Let’s be honest: food is the best thing in the world! I can’t imagine what life would be like without such succulent dishes like shrimp and grits, fried chicken and waffles, and my personal favorite: macaroni and cheese.
There are so many chefs in America making new things and creating new food trends, but who are they? Well don’t worry, I can introduce you to five, Black chefs whose names you need to know!
- Nyesha Arrington
Her food is heavily influenced by her multiracial family, such as her Korean grandmother and grandfather of black and Cherokee descent. Nyesha grew up in Los Angeles, with its unique "terroir" that blends Californian, Mexican, Chinese, Persian, and many other cuisines. One of her signature dishes is an olive oil-poached halibut with pickled oyster mushrooms and Sungold cherry tomatoes. Now doesn’t that sound delicious?
- Preston Clark
Influenced by his father's talent and tenacity: Patrick Clark (Preston’s father) was the first black chef to win a James Beard award. Preston cooks many different cuisines at various restaurants, from Aquavit to Jean-Georges to Sammy Hagar's steakhouse. His restaurant, Lure Fishbar, is located in New York.
- Makini Howell
Makini was raised in a vegan family that has been in the food business since the 1970s. She went on tour for a year with Stevie Wonder as his personal chef, and she’s slowly building a six-part vegan food empire.

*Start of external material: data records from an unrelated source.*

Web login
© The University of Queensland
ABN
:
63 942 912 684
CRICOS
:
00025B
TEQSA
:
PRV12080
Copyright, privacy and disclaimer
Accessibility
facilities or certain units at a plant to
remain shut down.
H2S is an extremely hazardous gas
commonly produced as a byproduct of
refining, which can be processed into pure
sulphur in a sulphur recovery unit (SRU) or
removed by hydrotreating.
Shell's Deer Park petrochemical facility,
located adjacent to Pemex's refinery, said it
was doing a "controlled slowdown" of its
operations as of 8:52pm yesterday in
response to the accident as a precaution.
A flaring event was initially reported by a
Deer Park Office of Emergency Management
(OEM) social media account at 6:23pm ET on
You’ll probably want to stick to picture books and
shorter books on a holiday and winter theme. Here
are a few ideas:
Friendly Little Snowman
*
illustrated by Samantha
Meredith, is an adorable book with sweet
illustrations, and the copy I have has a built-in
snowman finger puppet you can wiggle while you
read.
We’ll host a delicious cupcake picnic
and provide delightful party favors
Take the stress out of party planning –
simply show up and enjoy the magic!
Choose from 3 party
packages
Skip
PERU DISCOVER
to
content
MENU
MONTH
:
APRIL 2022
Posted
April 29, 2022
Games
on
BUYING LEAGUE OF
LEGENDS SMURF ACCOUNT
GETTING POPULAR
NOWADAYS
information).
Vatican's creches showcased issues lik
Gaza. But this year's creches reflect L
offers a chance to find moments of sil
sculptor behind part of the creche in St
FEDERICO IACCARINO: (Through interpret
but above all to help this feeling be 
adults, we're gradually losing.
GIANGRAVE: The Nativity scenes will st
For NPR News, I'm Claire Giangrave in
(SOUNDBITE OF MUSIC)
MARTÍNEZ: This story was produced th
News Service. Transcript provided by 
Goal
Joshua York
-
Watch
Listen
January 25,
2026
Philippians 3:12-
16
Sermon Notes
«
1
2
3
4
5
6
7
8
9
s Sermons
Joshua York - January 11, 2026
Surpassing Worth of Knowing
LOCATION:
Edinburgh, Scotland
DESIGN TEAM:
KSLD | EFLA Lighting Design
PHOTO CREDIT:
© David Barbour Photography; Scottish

You can find her at the Plum Bistro and Sugar Plum in Seattle, Washington. One of her dishes is seared spiced tofu with fried avocado, greens, chile powder, and black bean purée.
- Nina Compton
Nina grew up in St. Lucia, cooking in kitchens around the Caribbean. She was shaped by working in the very white, masculine, and French kitchen at Daniel in Manhattan. Nina also competed on “Top Chef” in 2013. You can find her at the Compère Lapin and Bywater American Bistro in New Orleans. Her signature dish is a Jamaican-style snapper escovitch with carrot beurre blanc. Now I don’t know half of those words, but I’d still order it!
- Kwame Onwuachi
Growing up in the Bronx, Kwame sold candy bars on the subway to raise cash to start his first food business. Attending culinary school took him to Mumbai, Hong Kong, and the kitchen of Per Se. You can find Kwame at the Kith and Kin in Washington State. One of his signature dishes is a whole crispy snapper with brown stew sauce!
Historically, Black cooks have witnessed their foods and techniques co-opted, getting little credit for their influence on America’s culinary traditions, but times have changed. The world needs to know that food is so diverse but so are the people who make it!